In fact there are many scanners which have good physical performance,
but few that have equally good software. The ArtixScan 4000t's Microtek
ScanWizard Pro TX is definitely a good match for the hardware. This is
due in part to the fact the user has several options available as to how
to use it. You can choose fully or partially automated scan adjustments,
with dimension of image auto adjustment readily variable in terms of the
kind of results required. Second, it is just as easy to manually adjust
each dimension of image quality separately, or from within a single window
dialog. And, finally you can choose to output the entire 36-bit scan data
and save it as an archived file, or transfer the full 12-bit per channel
data to another application like Photoshop to do the color correction
Using The ArtixScan 4000t.
I began my test work with the 4000t installing it on a modest Windows
PC. After a quick and faultless install, I was delighted to find the PC
version of ScanWizard Pro TX is a stand-alone application as well as a
TWAIN driver that can be accessed from within any TWAIN compliant application.
The stand-alone really makes the 4000t batch scanning combined with scanning
at 36-bit output for archiving, easy and efficient. Before getting into
any serious scanning I ran the Kodak Digital Science profiling software
to calibrate the software, and any easy wizard-driven function.

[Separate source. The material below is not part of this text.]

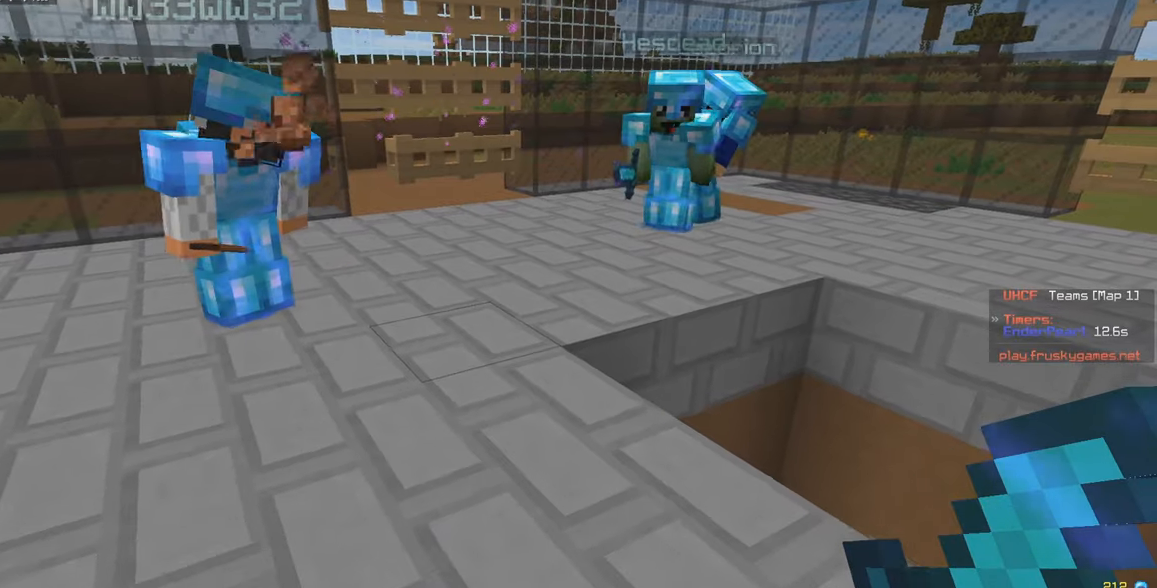
{"keys": [], "mouse": [], "events": [[434, "s", "up"]]}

I then installed ScanWizard Pro TX on my Mac G3. Using the ScanWizard plug-in from within Photoshop, once the Colorsync profiles were selected, I had a slightly better set of results scanning slides and color negatives. I assess this entirely to the fact my Mac's monitor is more precisely calibrated and Colorsync is a more effective color management environment in which to do scanning. I believe this is mostly due to the fact there is a better match between what is perceived in the ScanWizard Pro TX preview and how the image appeared once scanned and opened in Photoshop's workspace. The only frustration I had in this entire scanning experience was related to the fact there is not a film term supplied by Microtek that matches my favorite color negative film, Fuji Reala. This required applying a fair amount of work tweaking the color in Photoshop after scanning.
Evaluation And Recommendation. The standout feature of the ArtixScan 4000t is its much higher optical resolution. Of course this supports making much larger prints than the 2700/ 2800dpi optical resolution that was tops for affordable desktop scanner not long ago. I found it has even more benefits, however. For almost 20 years I have preferred shooting color negative film over slides, so I have quite a bit of experience scanning negatives, and with a lot of frustration. Very often the results seem excessively grainy, a problem many other photographers have related in Internet forums in discussions of scanning. Scanning these same negatives at 4000dpi with the ArtixScan that excessive graininess is noticeably reduced. So, apparently at 2700/2800dpi there is a relationship between the pixel size and grain size which becomes exaggerated, possibly only in negatives because density range of the film image is often close to just half that of a slide image. A less pronounced, but still valuable advantage of 4000dpi scanning applies to slides, and even if I'm only going to make a letter-size print, the 4000dpi images produce generally smoother print tones.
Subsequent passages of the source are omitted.